**Task description:** Reproduce nothing but the lines from the one containing "perfume bottle [902,416,923,473]" to the end of the records below, each exactly as written.
BEGIN Material shown
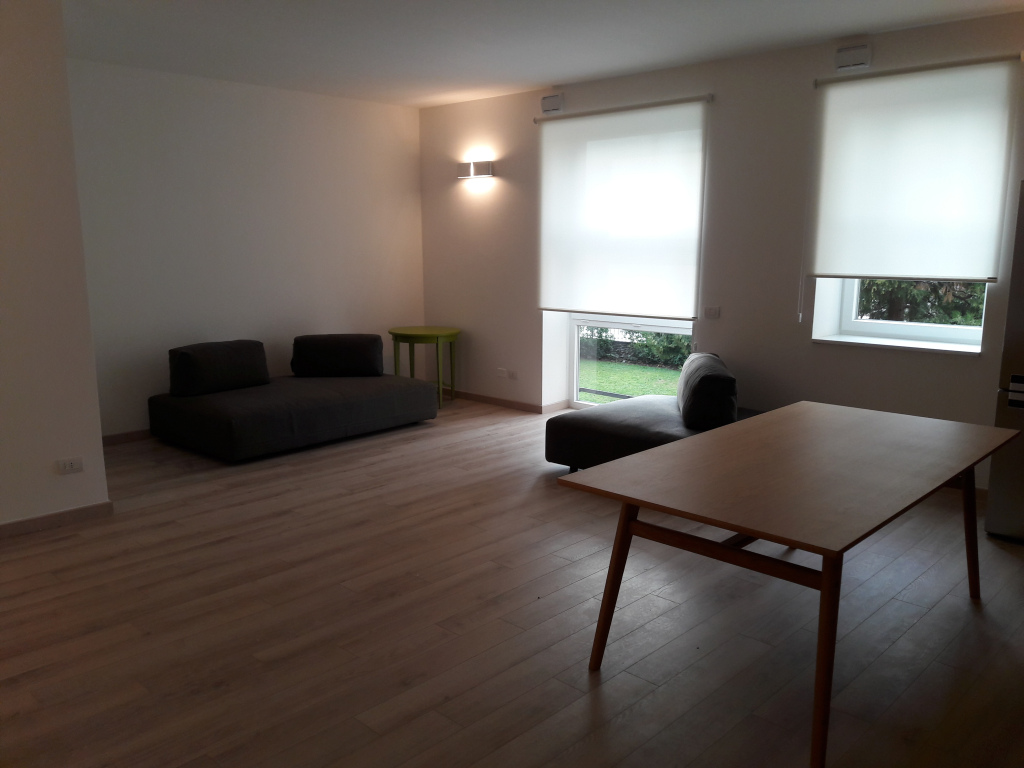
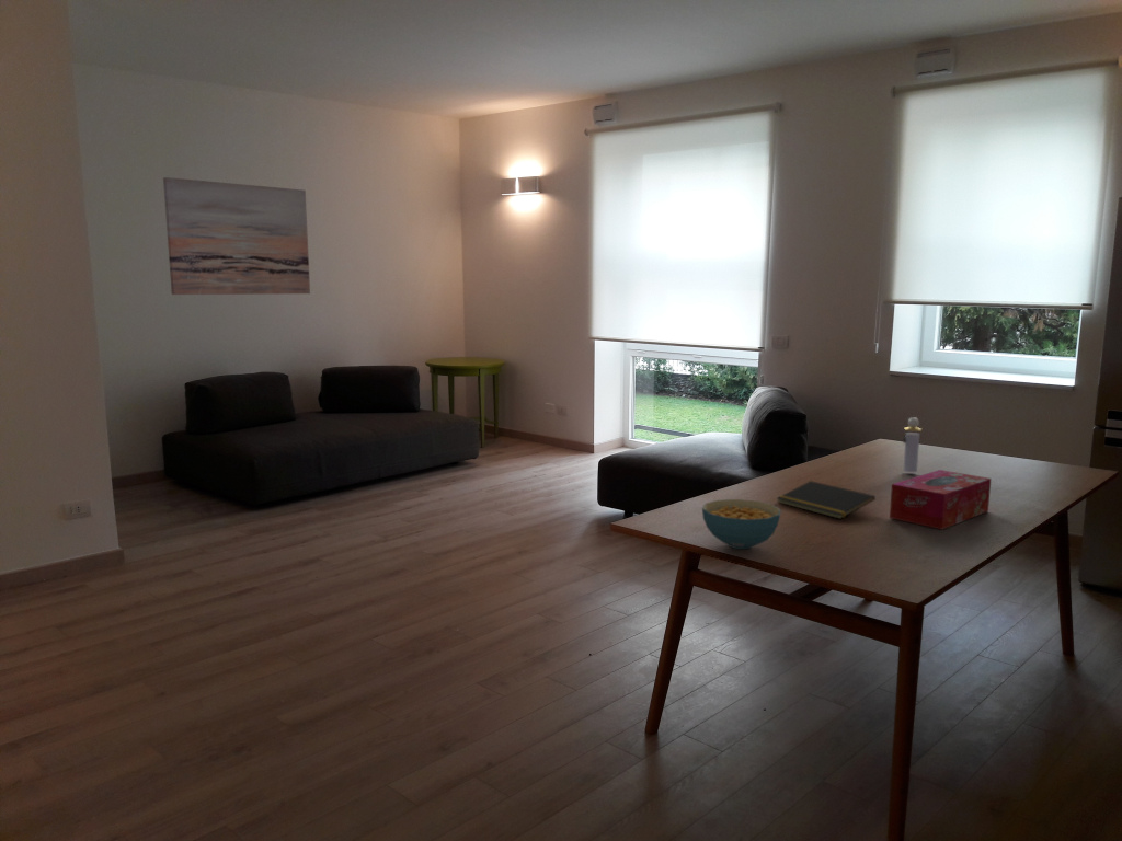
+ cereal bowl [701,498,782,550]
+ notepad [776,480,877,520]
+ perfume bottle [902,416,923,473]
+ tissue box [889,469,992,531]
+ wall art [162,176,311,296]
END Material shown
**Written answer:**
+ perfume bottle [902,416,923,473]
+ tissue box [889,469,992,531]
+ wall art [162,176,311,296]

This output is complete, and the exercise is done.